Elasticsearch high CPU usage on a mostly bulk indexing use case

Hi, we are running Elasticsearch 7.6.2 on our own in AWS.

We have:

  • 6 data nodes on i3en.xlarge instances
  • 3 dedicated master nodes
  • 200 indices storing ~800million documents.
  • Total size ~5TB
  • 30s refresh interval

We are observing high CPU usage most of the time (above 60-80% with spikes at 100%).
Although the performance of the cluster seems acceptable:

  • ingesting ~500 docs/second
  • no rejections on bulk thread pool
  • query times look good

I'm a bit concerned about the CPU usage, because we expect more data from our customers, and we are going to add more nodes or even increase the specs of the existing ones to handle all the additional load.

This is the output from Hot Threads:

It seems like Elasticsearch is spending a lot of time merging.

I would like to understand if such a high CPU usage is expected on a well-balanced cluster, especially when it's mostly bulk indexing.
I tried to increase refresh_interval but the CPU usage didn't change at all. GC activity changed a bit for sure, and the merge sizes increased but the CPU remained high.

Thanking in advance.

What is the size of the documents? Are nested documents used to a large extent? Are you updating documents or just indexing new ones? Are you by any chance forcing a refresh after each bulk request?

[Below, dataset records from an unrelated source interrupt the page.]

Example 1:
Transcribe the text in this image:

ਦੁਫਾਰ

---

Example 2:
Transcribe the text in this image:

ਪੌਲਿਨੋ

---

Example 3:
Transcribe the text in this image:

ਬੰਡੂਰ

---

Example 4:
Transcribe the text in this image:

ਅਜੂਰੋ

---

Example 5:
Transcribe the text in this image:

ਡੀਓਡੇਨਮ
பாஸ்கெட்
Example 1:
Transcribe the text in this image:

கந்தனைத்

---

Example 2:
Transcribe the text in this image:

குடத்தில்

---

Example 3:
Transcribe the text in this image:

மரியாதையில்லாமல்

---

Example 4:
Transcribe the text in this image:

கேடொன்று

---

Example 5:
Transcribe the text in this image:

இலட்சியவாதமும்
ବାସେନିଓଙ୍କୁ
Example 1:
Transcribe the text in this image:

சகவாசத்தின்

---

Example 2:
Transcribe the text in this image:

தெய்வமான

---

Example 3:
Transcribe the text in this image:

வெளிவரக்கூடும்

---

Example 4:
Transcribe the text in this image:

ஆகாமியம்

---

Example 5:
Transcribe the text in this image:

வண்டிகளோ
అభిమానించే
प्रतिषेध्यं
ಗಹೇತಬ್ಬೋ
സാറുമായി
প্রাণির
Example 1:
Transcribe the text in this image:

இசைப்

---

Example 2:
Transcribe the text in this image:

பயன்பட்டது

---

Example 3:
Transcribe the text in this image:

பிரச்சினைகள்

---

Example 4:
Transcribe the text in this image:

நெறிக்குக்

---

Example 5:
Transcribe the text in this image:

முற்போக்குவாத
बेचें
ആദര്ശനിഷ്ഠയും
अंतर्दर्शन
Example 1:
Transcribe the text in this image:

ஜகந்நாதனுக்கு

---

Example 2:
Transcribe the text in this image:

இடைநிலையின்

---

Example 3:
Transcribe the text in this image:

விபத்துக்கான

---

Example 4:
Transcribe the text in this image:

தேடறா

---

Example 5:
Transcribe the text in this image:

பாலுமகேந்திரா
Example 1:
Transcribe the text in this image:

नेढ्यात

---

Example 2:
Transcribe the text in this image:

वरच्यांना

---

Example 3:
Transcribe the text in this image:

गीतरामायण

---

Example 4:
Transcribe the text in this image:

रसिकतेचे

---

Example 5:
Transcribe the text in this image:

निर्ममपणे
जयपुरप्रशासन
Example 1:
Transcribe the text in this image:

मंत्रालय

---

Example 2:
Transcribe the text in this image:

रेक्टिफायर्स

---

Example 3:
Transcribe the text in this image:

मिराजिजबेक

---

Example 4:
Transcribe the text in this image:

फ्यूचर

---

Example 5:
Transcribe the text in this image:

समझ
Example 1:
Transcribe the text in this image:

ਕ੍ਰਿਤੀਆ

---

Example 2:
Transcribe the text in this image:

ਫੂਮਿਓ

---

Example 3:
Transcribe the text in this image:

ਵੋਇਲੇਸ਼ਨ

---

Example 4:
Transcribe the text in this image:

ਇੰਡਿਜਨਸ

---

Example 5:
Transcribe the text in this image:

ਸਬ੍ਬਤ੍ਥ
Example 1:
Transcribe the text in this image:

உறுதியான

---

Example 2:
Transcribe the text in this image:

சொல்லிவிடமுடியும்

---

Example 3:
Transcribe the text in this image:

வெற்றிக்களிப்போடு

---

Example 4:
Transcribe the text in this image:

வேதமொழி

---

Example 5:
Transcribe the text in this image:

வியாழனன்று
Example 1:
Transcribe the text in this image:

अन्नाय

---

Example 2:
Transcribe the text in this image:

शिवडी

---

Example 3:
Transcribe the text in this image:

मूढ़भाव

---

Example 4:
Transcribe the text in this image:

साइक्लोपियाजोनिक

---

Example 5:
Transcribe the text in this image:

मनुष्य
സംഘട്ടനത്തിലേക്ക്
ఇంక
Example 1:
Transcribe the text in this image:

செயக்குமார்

Thanks for answering so fast.

What is the size of the documents?
3-4KB per document. Also, most of the documents have more than 1K fields.

Are nested documents used to a large extent?
Yes, 1/6th of the documents have nested documents.

Are you updating documents or just indexing new ones?
Only indexing new ones.

Are you by any chance forcing a refresh after each bulk request?
I am using Jest Client to connect to the cluster and I am not passing any parameter to force a refresh.
I, also, debugged the code and I didn't see any parameter being passed to refresh immediately after the bulk insert by the client library.

How can a document of 4kB have 1000 fields? Does not sound right.

Large and complex documents require Elasticsearch to do as lot of work per document so will be a lot slower and use more CPU than smaller documents.

Actually I sent the average from a daily index.

Some of the documents can go over the 1K field limit and can be more than 100KB in size.

I guess if I manage to reduce the document size somehow and/or avoid indexing fields that are not needed I can get the CPU usage down.

Related to the high CPU.

I observed that all the daily indices are getting refreshed, which makes sense, but most of my indices especially older than 2-5 days, will never change, so refresh is not needed.

I will try to disable refresh_interval on older indices to see if it makes any difference.

In the end I ended up adding four more nodes to the cluster, and now the CPU usage appears to be normal.
I don't know if I'm obsessing over the correct thing (high CPU usage),

but I feel that:

  1. I might need to configure the bulk size of the writes. Right now we do continuous batches of 200 records straight from Kafka. Maybe I should try increasing that size.

  2. Also in a bulk I might have 6-12 different indices, so maybe it puts more strain to the cluster while bulk indexing.

I am curious as we have a similar situation. Did disabling refresh_interval on older indices make any difference?

No difference at all in our case with refresh_interval.

If you are indexing into many indices and shards it may result in small batches being processed by individual shards. This can lead to a lot of disk I/O so it would be good to look at disk utilisation and iowait, e.g. using iostat. What type of storage do you have? Local SSDs?

1 Like

This is how IO operations look like from my dashboard.

I/O operations

Disk Average Wait Time

Yes I'm using Local SSDs.
By adding 4 more nodes to the cluster the CPU usage went lower.